I wonder if it’s a disorder in itself, that depression threatened to permanently descend on me without journey in my feet. I combed forums for extended overland travelers, desperately seeking advice on adjusting to a fixed location lifestyle again. I made an effort to sign up at local BJJ schools again. It’s serendipitous the two ended up going hand in hand, working on my jitsu may be my best reason to ‘stay stuck’. It would also help me stay sane, while completing book illustrations due in November.
With my little studio set up in the corner of Fred’s office and all this time in one place, a few people have asked, “Are you moving to Boston now?” Answer: Not quite? “What about Serenity, is that over?” It appears in spite of my ardent opposition to long distance relationships I’ve found myself in yet another one…with my bike.
The question in the back of my mind never abated, What now? I’ve long ago checked off my original plan of visiting the four corners. It’s a happy change to be close to Fred, but it meant being far from my primary overlander.

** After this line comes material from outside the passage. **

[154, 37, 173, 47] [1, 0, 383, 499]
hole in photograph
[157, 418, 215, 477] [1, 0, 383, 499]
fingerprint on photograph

I ended up staying in Cambridge until December, which brings us up to speed.
Thank you to everyone who bought some cards and art from me to help fund scooter parts! Work is handed in, and plans are set in motion – it’s time to blow up the cozy life…again! On Dec 17th, I’m flying to San Francisco, breaking Serenity out of storage (thanks as always, Pete!), and fixing her up for more long haul riding.
Perhaps I’ll catch up on posts about riding from Austin to Vegas too, but I don’t feel the same pressing need to share. I aim for transparency in my writing, but in truth even autobiographical stories are inherently curated to display the side of myself I wish to show (Lucy Bellwood, another adventure cartoonist, has a wonderfully composed essay on autobiographical avatars). That ride across the country with Fred was beautiful, but perhaps there are some journeys that are reserved just for me.
Besides, all my most updated wanderings are posted to Instagram@quezzie and that’s all pictures, you don’t even have to read.
In the meantime, I’m headed to my parent’s home in Hong Kong for a couple weeks. Living on my bike for a couple years meant not making my annual journeys to see my parents, so it’s about due. If you’re in the Bay Area though (and especially if you have work for an artist-scooterist), I might be hanging around for a while…
What does 2017 promise for extended travel? Fred’s has become something of a base camp, which subtly changes the nature of expedition; in planning future travel, there is less pressure to live onboard indefinitely. An extended trip can be planned with a return, which represents a paradigm shift for my approach to travel – you could say I designed my trips to never have to come back, but what changes if I have a reason to return? What changes if I plan travel (fingers crossed) with a companion?
And let’s be honest, I really hope Alaska or Europe comes up in this conversation.